• Work item
Scan the data below for lines holding the word "with", and copy each line found.

• Dataset excerpts
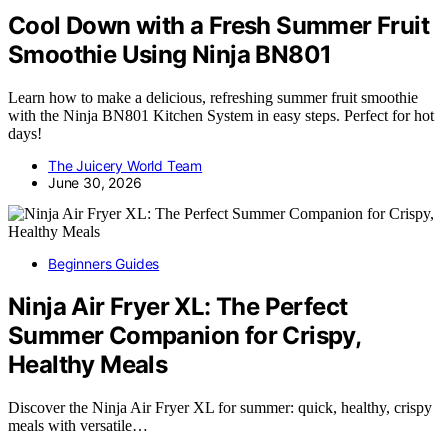
Cool Down with a Fresh Summer Fruit
Smoothie Using Ninja BN801
Learn how to make a delicious, refreshing summer fruit smoothie
with the Ninja BN801 Kitchen System in easy steps. Perfect for hot
days!
The Juicery World Team
June 30, 2026
Beginners Guides
Ninja Air Fryer XL: The Perfect
Summer Companion for Crispy,
Healthy Meals
Discover the Ninja Air Fryer XL for summer: quick, healthy, crispy
meals with versatile…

• Problem solution
Cool Down with a Fresh Summer Fruit
with the Ninja BN801 Kitchen System in easy steps. Perfect for hot
meals with versatile…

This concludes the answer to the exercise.